発売当初はこのようなこってりアラビアンなボトルでした。足に落としたら確実に怪我をします
Jubilation25 (2007)
オマーンの至宝、アムアージュ創業25周年を記念して作られた香り。メンズもあり、レディスのJubilation25に対し、メンズはJubilationXXVとつづります。調香は2004年に国際的ファッション協会であるFGIの新人賞にあたるライジングスター賞を受賞し、ジバンシーやアザロの香りを多く手がけるルーカス・シューザックで、シューザックは同年発売のリフレクション(メンズ)も手がけています。

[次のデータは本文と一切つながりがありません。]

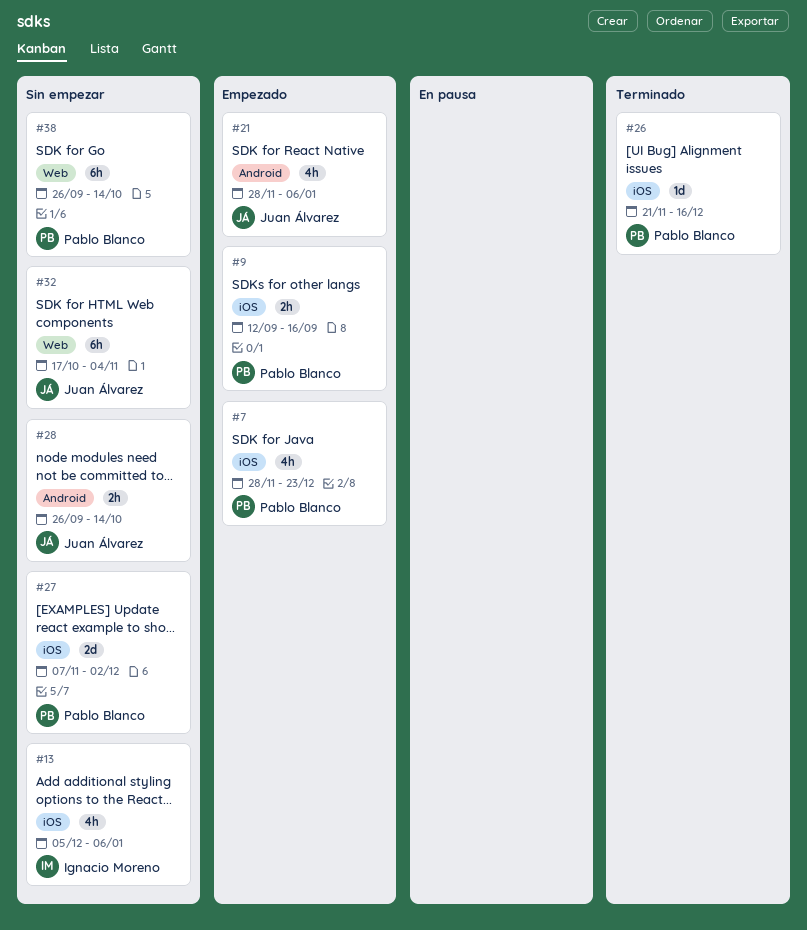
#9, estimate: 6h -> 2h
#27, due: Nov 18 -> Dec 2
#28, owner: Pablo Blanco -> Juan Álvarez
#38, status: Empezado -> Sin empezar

現代的でも懐古調でもない、「タイムレスなクラシック」と位置づけるにふさわしい、緻密なフルーティ・シプレです。ゴールドやダイアと同じく、特産のシルバーフランキンセンスを惜しみなく使い、タラゴンなどのハーブやローズ、レモンのさわやかなトップから、ラブダナム、アンバー、ミルラ、パチュリなどエキゾチックなベースが渾然一体に香ります。ゲランのパリュールやリニューアル後のファムにも通じる、洗練された 大人の女性にしかまとえない、経験値を問われる香りではありますが、完成度は双方の比ではありません。一方でどこか母性に通じる、ほっとする優しさも感じられます。